The electronic structure of the materials forming nanostructures plays a key role during chemical enhancement. It determines the excitation energy of the non-equilibrium charge carriers (hot electrons and holes) and their interaction with various functional groups of the organic molecules under investigation [1].

In the present work we discuss the interaction of an aqueous solution of tryptophan with thin polycrystalline films made from the intermetallic compounds Ag₃In and AgIn₂. Thin films with the required compositions (Ag/In ratios of 3:1 and 1:2) were prepared by layer-by-layer deposition alternating between very thin films of silver and indium in one vacuum cycle, and the compounds were formed through a self-occurring solid-state reaction. The chemical and phase compositions of the thin films, analyzed by energy-dispersive X-ray microanalysis and X-ray diffraction, confirmed the formation of intermetallic Ag₃In and AgIn₂ compounds.
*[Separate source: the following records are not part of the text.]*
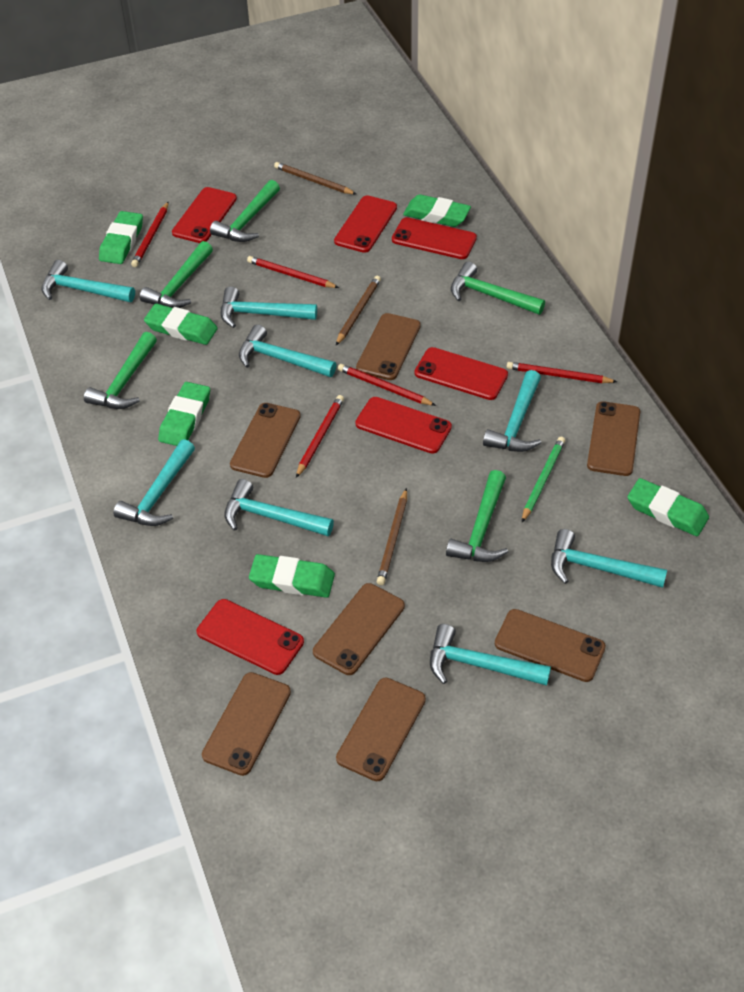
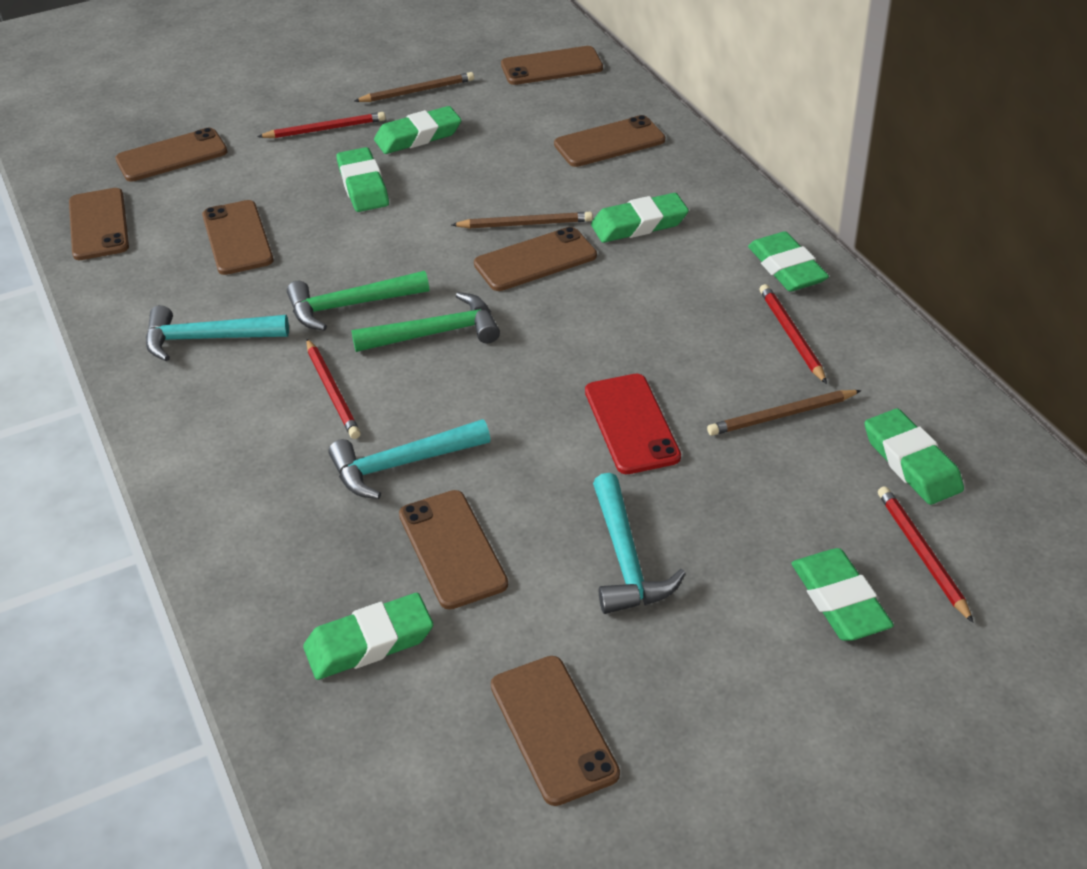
brown phone: [202,672,291,776] [230,403,301,478] [313,583,405,675] [336,678,426,781] [356,313,421,380] [495,609,606,682] [587,401,640,476] = 7 -> [69,188,129,260] [115,128,228,182] [202,200,274,275] [399,490,508,609] [474,227,597,291] [491,656,620,806] [501,46,603,85] [554,115,665,167] = 8
green eraser: [99,211,143,264] [144,304,218,345] [158,382,210,446] [249,554,335,598] [403,194,471,227] [628,478,709,536] = 6 -> [303,593,433,680] [337,147,389,212] [374,106,461,154] [591,193,689,243] [748,231,829,292] [791,548,894,641] [864,408,964,505] = 7
green hammer: [84,332,157,409] [140,241,213,308] [210,180,280,242] [446,470,508,562] [451,261,545,315] = 5 -> [287,271,429,331] [351,292,500,352] = 2
green pencil: [522,437,565,522] = 1 -> none = 0
red pencil: [131,202,168,267] [247,256,339,288] [296,395,344,478] [338,364,436,406] [507,362,617,383] = 5 -> [257,112,386,138] [306,339,361,439] [760,284,827,384] [878,486,974,623] = 4
red phone: [172,187,237,243] [197,599,304,675] [334,195,397,253] [355,397,452,454] [392,217,477,259] [415,347,508,400] = 6 -> [585,374,681,474] = 1
turquoise hammer: [41,260,135,302] [113,439,195,526] [221,286,317,328] [225,479,334,536] [239,324,336,377] [430,624,551,686] [483,370,541,452] [551,529,667,588] = 8 -> [146,305,289,361] [328,419,490,499] [593,473,686,614] = 3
The electronic states in the Ag-In nanostructures were analyzed by spectroscopic ellipsometry and using density functional theory calculations. The results show that the increased In content in the thin AgIn₂ films led to an increase in the energy for interband transitions from the Ag 4d electronic state to the Fermi level and to a respective increase in the energy and mobility of the generated hot holes. As a result of this, there was a decrease in the intensity of the peak at 1055 cm^-1, corresponding to the NH₂ group, and an enhancement of the peaks caused by the pyrrole and indole rings (situated at 1093, 1229, 1447 and 1490 cm^-1) in the surface enhancement Raman spectra of tryptophan.

These results show that by changing the electronic structure of plasmonic nanostructures, the orientation of the analyzed molecules and the chemical enhancement of the desired functional groups in them can be controlled.

[1]. Todorov, R. and Hristova-Vasileva, T., 2025. ACS Omega 2025, 10, 19, 19243–19255.

[2]. Todorov, R., Hristova-Vasileva, T., Katrova, V. and Atanasova, A., 2023. ACS Omega, 8(16), 14321-14341.